» **EXERCISE PASSAGE**

━━━━━━━━━━━━━━━━

UC San Diego hosted its first ever Giving Day between May 16-17, an event aimed to encourage donations through challenges and matched-gift initiatives, attempting to create a snow-ball of philanthropy. The concept of a “giving day” is not unique to our campus, it is a tried and true practice to create an event around university benefaction and prompt donations from previously unreached donors. The problem was not the fundraising itself, but rather the multiple emails sent to the undergraduate students of this campus, reminding them to donate to the campaign. This is not only unrealistic given that most students do not have the disposable income to make any significant contribution to giving initiatives anyway; it is also an extremely tone-deaf action in a campus that is currently still trying to address massive food and housing insecurity.Although for this event donors could choose what campus are they wanted to designate their money to, with categories like Athletics and ArtPower, these donations were clearly not targeted towards fixing the most fundamental problems on this campus. Far from being a surprise however, this demonstrates the lack of humanity with which the administration is willing to treat its students.
The brand of this university is research first, everything else second, and actions like mass-mailing undergraduate students who can’t afford to eat requests for donations is just one more example in the list. They so proudly announce initiative after initiative to placate the student body as we continue to complain about the miserable conditions we find ourselves in but by including us in those emails they prove yet again the bottom line of this institution, that it is not student-centered but rather prestige-centered. Our tuition money buys us a yearly ticket to the spectacle that is UC San Diego, Researchers Extraordinaire, and we are told we are lucky that there are so many research opportunities on this campus.
Every measure of improvement on this campus is reactionary, it is not because the university thought of its students but rather because there was public resentment against the conditions of the institution itself. There is a long and storied history of student activism on college campuses, a perpetual struggle against administrations with regressive goals and policies, and the ways in which it is the students that combat oppression. Most of the major activism campaigns we have on this campus are for worker’s rights, standing in solidarity with AFSCME and the other labor unions on campus, and that’s not even a UC San Diego problem specifically, but rather a UC problem. However, UC San Diego’s biggest problems are not an administration that is inherently opposed to progress and liberal ideologies, but rather one that wants to forget its a university altogether.
That is, an institution dedicated to higher education, which implies that central to that role are the people being educated (students) and their well-being during their time at the university would be a priority because they are paying for their time at the institution. Instead we are asked to fund, with our loan money and our part-time job money, some sixty-year-old researcher down at SIO who is neither a student nor a professor and whose research will bring accolades to the institution.
Hypocrisy between claiming to have students best interests at heart and the constant disregard for the student experience on this campus is nothing new. That being said, as this university continues its blatant prioritization of research and growth at the expense of the current enrolled population, it becomes increasingly clear that something has to change within the student body in the face of an administration that is unwilling to recognize its role as a university first and foremost.

━━━━━━━━━━━━━━━━

» **SUPPLIED INFORMATION**
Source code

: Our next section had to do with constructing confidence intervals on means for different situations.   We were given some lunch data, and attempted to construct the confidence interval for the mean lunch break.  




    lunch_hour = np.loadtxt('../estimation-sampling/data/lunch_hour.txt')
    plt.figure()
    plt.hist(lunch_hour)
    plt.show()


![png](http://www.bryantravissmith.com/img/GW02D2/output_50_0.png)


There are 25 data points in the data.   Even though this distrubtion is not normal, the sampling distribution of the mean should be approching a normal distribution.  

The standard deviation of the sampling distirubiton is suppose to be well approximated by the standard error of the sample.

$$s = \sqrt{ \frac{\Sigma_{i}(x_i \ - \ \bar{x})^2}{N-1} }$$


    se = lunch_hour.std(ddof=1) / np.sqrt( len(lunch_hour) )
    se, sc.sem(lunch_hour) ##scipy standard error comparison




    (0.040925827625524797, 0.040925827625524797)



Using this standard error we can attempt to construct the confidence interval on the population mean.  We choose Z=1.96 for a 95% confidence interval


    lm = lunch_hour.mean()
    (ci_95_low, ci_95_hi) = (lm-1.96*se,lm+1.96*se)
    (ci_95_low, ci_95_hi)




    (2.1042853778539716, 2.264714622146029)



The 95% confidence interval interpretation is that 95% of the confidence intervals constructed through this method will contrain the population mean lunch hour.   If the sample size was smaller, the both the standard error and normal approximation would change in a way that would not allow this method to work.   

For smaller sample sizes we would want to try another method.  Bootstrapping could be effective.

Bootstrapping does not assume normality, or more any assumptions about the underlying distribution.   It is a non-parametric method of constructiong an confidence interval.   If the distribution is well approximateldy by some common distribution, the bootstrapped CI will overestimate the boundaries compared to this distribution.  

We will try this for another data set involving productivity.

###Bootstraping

━━━━━━━━━━━━━━━━

» **YOUR OBJECTIVE**
Rewrite the Giving Day piece from "Hypocrisy between claiming" down to "first and foremost.", putting "open" in place of "blatant".

» **FINAL ANSWER**
Hypocrisy between claiming to have students best interests at heart and the constant disregard for the student experience on this campus is nothing new. That being said, as this university continues its open prioritization of research and growth at the expense of the current enrolled population, it becomes increasingly clear that something has to change within the student body in the face of an administration that is unwilling to recognize its role as a university first and foremost.